■ **Exercise instructions**
Go through the material below and return each line with the string "wash" in it.

■ **Data extract**
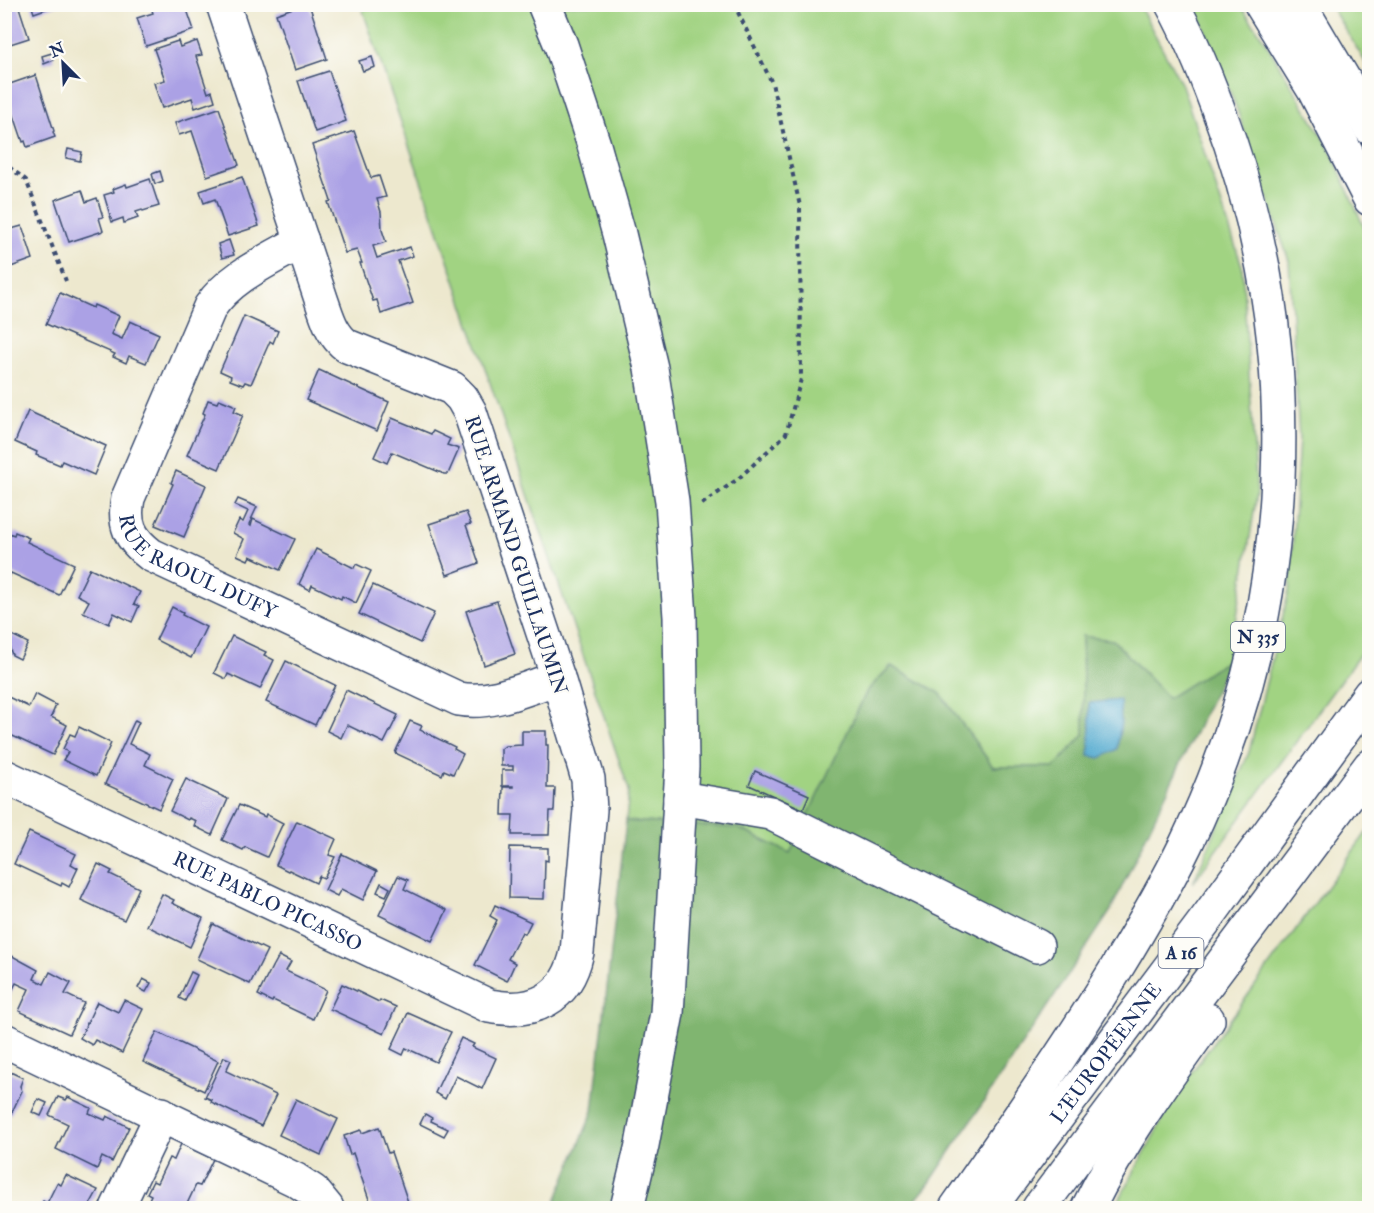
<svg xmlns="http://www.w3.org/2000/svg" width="1374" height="1213" font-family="'IM FELL Double Pica',serif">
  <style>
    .green { fill: #a1d382; stroke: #5e8170; stroke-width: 1.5 }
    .forest { fill: #80b570; stroke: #4e7267; stroke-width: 1.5 }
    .water { fill: #54abd0; stroke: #386d97; stroke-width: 1.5 }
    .building { fill: #aba1e5 }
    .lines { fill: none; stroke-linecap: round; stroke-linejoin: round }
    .minor-casing { stroke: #3a4b6f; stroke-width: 36 }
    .highway-casing { stroke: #3a4b6f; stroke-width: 36 }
    .path { stroke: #3a4b6f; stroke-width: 4; stroke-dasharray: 4.5 4.5; stroke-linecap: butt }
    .minor { stroke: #fff; stroke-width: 33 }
    .highway { stroke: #fff; stroke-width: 33 }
    .labels { text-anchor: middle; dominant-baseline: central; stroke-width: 4.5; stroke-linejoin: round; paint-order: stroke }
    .shield { fill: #fdfcf7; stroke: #5f6c8c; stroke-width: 1.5 }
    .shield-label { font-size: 18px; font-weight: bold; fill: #1b2f5e }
    .street-label { font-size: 20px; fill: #1b2f5e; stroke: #fdfcf7 }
  </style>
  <rect width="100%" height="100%" fill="#fdfcf7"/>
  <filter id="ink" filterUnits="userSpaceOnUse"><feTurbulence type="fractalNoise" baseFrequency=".0167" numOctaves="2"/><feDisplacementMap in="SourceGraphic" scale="12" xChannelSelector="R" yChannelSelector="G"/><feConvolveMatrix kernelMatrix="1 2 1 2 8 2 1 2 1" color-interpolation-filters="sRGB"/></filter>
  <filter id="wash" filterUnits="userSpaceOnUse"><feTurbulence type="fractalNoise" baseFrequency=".008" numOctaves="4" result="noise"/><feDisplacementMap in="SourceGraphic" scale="24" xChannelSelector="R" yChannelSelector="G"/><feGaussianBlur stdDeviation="1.35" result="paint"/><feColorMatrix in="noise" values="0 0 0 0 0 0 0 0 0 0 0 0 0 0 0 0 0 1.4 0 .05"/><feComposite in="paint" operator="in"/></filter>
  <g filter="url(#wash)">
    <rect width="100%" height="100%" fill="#ede8ce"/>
    <g class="green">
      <path d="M361,5h778l43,80 60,181 15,228 -27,165 -62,40 -55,-59 -31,-3 2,98 -29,32h-62l-53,-74 -49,-27 -24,25 -77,163 -52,-26 -112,-7 3,-31z"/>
      <path d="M1192,5h48l21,30 69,114 40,92 -1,401 -176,241 56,-131 41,-165 9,-148 -10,-178 -54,-157 -36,-89z"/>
      <path d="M1330,5h39v63z"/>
      <path d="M1369,829v379h-254l5,-10 58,-107z"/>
    </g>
    <path class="forest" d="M1082,636l31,4 55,58 62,-39 -120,253 -181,272 -20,24h-356l40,-97 33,-290 112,7 52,25 77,-162 24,-25 49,27 53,74h61l30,-32z"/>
    <path class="water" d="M1120,700l1,22 -4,27 -16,9 -12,-2 1,-30 -1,-23z"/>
    <g id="blocks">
      <g class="building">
        <path d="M14,4h4l11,34 -25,8v-34l3,-1 -2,-3z"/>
        <path d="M31,4h26v1l-23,8z"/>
        <path d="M150,4h35l9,26 -48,16 -9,-28 16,-5z"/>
        <path d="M304,4h5l18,55 -32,11 -19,-56z"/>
        <path d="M178,41l2,6 17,-6 5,14 -6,1 12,37 4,-2 3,10 -20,7 -3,-10 -30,10 -8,-25 11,-3 -11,-31z"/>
        <path d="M52,53l2,7 -10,4 -2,-8z"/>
        <path d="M372,57l3,10 -12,4 -4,-10z"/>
        <path d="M329,71l17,50 -31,11 -17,-51z"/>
        <path d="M36,75l18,56 -1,1 2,5 -28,10 -2,-6 -2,1 -19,-56z"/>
        <path d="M219,108l20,57 -32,11 -15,-45 -13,4 -4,-12z"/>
        <path d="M354,131l17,47 8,-2 7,21 -9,2 4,13 1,18 4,12 -13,4 4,12 33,-11 3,9 -15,5 15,42 -32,11 -4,-14 -4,1 -13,-38h2l-5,-13 -12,3 -17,-51 3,-1 -19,-56z"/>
        <path d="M68,149l14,3 -2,9 -14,-3z"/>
        <path d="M160,171l3,10 -8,3 -3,-10z"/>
        <path d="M242,177l17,49 -31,10 -13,-37 -11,4 -4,-12z"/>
        <path d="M150,179l9,27 -16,5 -1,-1 -6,2 2,6 -14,5 -1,-5 -11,4 -8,-27 10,-3 -1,-3 13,-5 1,3z"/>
        <path d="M82,190l4,12 11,-4 6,19 -4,1 4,13 -34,11 -14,-42z"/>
        <path d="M22,226l11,33 -25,9 -4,-9v-28z"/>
        <path d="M229,240l5,15 -12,3 -4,-14z"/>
        <path d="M60,293l33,15 1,-3 25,11 -8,18 11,5 8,-18 29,13 -13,29 -17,-7 -3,7 -13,-6 2,-3 -69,-30z"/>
        <path d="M244,316l34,15 -5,12 -3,-2 -19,43 -6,-2 -2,3 -13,-5 1,-4 -11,-5z"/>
        <path d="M319,370l70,32 -12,29 -71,-31z"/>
        <path d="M219,399l17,7 -2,5 9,4 -24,54 -32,-14 18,-41 -2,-1 5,-13 9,3z"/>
        <path d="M28,411l78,35 -12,29 -32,-14 -2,4 -24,-10 1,-3 -22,-10z"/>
        <path d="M392,418l39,16 2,-3 17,8 -3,6 12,4 -11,25h-4l-52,-22 -5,11 -13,-6z"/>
        <path d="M176,471l30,14 -22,52 -29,-12 18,-41 -2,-1z"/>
        <path d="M238,499l19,8 -8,17 2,2 2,-7 42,20 -15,31 -30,-14 -2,4 -11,-5 7,-16 -11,-6 6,-13 4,2 5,-11 -13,-6z"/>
        <path d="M466,512l5,12 -5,1 13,38 -32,12 -18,-51z"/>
        <path d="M4,531l10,4 1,-3 14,6 -2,4 47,22 -15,31 -48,-22 -2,3 -5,-2z"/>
        <path d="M316,549l38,19 2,-4 15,7 -15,32 -14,-7 -1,3 -29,-14 -2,5 -11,-6z"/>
        <path d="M90,568l50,24 -6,12 5,2 -7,16 -18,-9 -5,11 -26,-12 6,-11 -12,-6z"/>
        <path d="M373,585l61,28 -14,30 -61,-29z"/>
        <path d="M497,601l18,53 -31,11 -18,-54z"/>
        <path d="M172,607l11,6 -1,2 24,12 -15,31 -35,-18z"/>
        <path d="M12,635l16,8 -8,16 -8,-4 -4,-12z"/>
        <path d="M232,636l34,16 -2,3 10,5 -14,29 -32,-15 -2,5 -12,-6z"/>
        <path d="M286,661l49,24 -20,40 -49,-23z"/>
        <path d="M346,690l52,25 -14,28 -37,-18 -6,13 -14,-7z"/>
        <path d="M35,694l21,11 -5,12 16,8 -14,30 -49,-23v-37l25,12z"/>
        <path d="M135,720l4,2 -10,22 21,10 -5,11 28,14 -14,30 -54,-25z"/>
        <path d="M410,721l12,5 -2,4 35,17 -1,2 9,5 -10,20 -9,-4 -2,5 -47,-22z"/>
        <path d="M79,727l32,16 -15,33 -33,-16 5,-8 -5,-3 7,-15 5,2z"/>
        <path d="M522,731h24v14h2l-1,43h8l-1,23h-4l-1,24h-37l1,-20h-11l1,-28h10v-1h-11v-16h11v-4h-12v-17l4,-3 17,-1z"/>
        <path d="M755,771l54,24 -6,14 -54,-24z"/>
        <path d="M186,779l42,20 -16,36 -18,-9 2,-5 -7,-3 -1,2 -18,-9z"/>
        <path d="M239,805l26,12 1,-3 17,9 -16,34 -22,-10 -2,3 -21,-10z"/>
        <path d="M297,821l39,18 -7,16 6,2 -11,21 -5,-2 -3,7 -27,-13 -1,1 -12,-6z"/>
        <path d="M29,832l47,22 -5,10 7,4 -9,19 -7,-4 -1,3 -47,-22z"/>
        <path d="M510,847l38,1v13l-3,-1 -1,39 -35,-1z"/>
        <path d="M342,854l35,17 -14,29 -22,-11 -4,7 -12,-6z"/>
        <path d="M98,864l14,7 -2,3 29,14 -15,32 -43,-20z"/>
        <path d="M398,876l10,4 -4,9 43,21 -15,31 -53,-26z"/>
        <path d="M381,883l9,5 -4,8 -9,-4z"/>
        <path d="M162,894l12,6 -2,3 31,15 -13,29 -43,-21z"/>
        <path d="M495,905l36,17 -6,12 -3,-2 -14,27 7,4 -8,18 -32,-16 22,-45 -7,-4z"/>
        <path d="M213,924l54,26 -17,34 -53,-25z"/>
        <path d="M5,952l33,18 -4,9 10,5 6,-12 21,11 -6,11 19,9 -15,31 -50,-23 10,-22 -13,-6 -7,14 -4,-2z"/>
        <path d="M279,956l12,6 -5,9 40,19 -13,29 -40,-19 -1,2 -14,-7 15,-30h1z"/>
        <path d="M191,972l6,3 -12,26 -6,-3z"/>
        <path d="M143,979l8,4 -5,9 -8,-4z"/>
        <path d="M342,984l37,18 1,-2 16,7 -12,27 -54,-25z"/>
        <path d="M124,1000l19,9 -21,44 -27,-13 -3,5 -12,-7 17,-36 21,10z"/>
        <path d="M408,1013l43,19 -15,30 -30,-14 -3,7 -12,-6z"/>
        <path d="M157,1032l61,29 -14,30 -61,-29z"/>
        <path d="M461,1038l13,6 -2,3 24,11 -14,31 -26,-13 -11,23 -10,-6z"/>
        <path d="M224,1057l7,3 -5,11 50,24 -15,31 -50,-24 1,-2 -7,-3z"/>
        <path d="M4,1069l19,9 -3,8 2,5 -11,23 -7,-3z"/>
        <path d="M58,1097l8,3 2,-3 23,11 -2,5 16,7 2,-4 22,11 -17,35 -10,-5 -5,12 -41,-20 12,-25 -19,-9z"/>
        <path d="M38,1099l9,4 -6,13 -9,-4z"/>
        <path d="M296,1099l42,20 -17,36 -42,-20z"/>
        <path d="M425,1114l7,4 -1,3 17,8 -4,7 -24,-12z"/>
        <path d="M379,1127l9,26 3,-1 19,56h-38l-19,-55 -3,2 -6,-19 17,-6 1,3z"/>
        <path d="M181,1144l32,15 -13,27 -4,-1 -11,23h-40l6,-13 -4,-2 6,-12 4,2 12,-25 5,2z"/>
        <path d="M66,1175l32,15 -10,18h-49l4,-7 4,2 10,-20 4,2z"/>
      </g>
    </g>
  </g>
  <g filter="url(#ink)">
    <use href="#blocks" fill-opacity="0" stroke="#3a4b6f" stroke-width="1.5"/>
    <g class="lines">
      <defs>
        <g id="minor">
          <path d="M544,4l17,41 33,100 25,89 32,134 21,133 8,116 2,150 -15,246 -25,132 -15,63"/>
          <path id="s1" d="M302,241c-32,19 -71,35 -92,66l-82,191c-5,27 2,41 23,57l308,144c33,6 67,-11 99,-21"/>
          <path id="s2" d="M4,776l485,230c45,9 78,-7 88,-54l13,-142 -2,-31 -30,-101 -88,-266 -8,-14 -10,-10 -105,-42c-15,-11 -19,-27 -25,-44l-99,-298"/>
          <path d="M680,798l90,15 267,133"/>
          <path d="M4,1040l292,140 17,11 14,17"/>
          <path d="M117,1208l45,-94"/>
        </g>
        <g id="highway">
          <path d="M1261,4l53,86 56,109"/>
          <path d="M1299,4l48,81 23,43"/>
          <path d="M956,1208c55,-78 110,-157 160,-239 25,-41 49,-82 70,-125 112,-232 123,-498 31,-738 -13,-35 -27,-69 -45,-102"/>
          <path id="s3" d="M989,1208l218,-290 163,-224"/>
          <path d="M1039,1208l331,-442"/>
          <path d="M1088,1208c33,-67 76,-127 120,-188"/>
        </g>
      </defs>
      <use href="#minor" class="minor-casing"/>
      <use href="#highway" class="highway-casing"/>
      <g class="path">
        <path d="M9,167l17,13 40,101"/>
        <path d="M702,504l36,-25 48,-45 15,-55 -1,-173 -28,-123 -38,-79"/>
      </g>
      <use href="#minor" class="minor"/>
      <use href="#highway" class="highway"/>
    </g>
  </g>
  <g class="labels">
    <g class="shield">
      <rect x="1231" y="622" width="54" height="30" rx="4.5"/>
      <rect x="1158.5" y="938" width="45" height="30" rx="4.5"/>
    </g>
    <g class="shield-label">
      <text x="1258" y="637">N 335</text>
      <text x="1181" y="953">A 16</text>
    </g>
    <g class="street-label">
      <text transform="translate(516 555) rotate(72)">RUE ARMAND GUILLAUMIN</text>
      <text stroke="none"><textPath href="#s1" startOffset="432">RUE RAOUL DUFY</textPath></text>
      <text stroke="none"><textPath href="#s2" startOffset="292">RUE PABLO PICASSO</textPath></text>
      <text stroke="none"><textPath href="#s3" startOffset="194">L'EUROPÉENNE</textPath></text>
    </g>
  </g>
  <rect width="1374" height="1213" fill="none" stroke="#fdfcf7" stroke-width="24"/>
  <g transform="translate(63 63) rotate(336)" stroke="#fdfcf7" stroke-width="4.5" paint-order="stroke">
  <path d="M0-4.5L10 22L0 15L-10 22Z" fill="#1b2f5e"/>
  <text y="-9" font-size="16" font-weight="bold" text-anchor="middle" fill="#1b2f5e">N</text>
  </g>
</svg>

■ **Finished exercise**
  <filter id="wash" filterUnits="userSpaceOnUse"><feTurbulence type="fractalNoise" baseFrequency=".008" numOctaves="4" result="noise"/><feDisplacementMap in="SourceGraphic" scale="24" xChannelSelector="R" yChannelSelector="G"/><feGaussianBlur stdDeviation="1.35" result="paint"/><feColorMatrix in="noise" values="0 0 0 0 0 0 0 0 0 0 0 0 0 0 0 0 0 1.4 0 .05"/><feComposite in="paint" operator="in"/></filter>
  <g filter="url(#wash)">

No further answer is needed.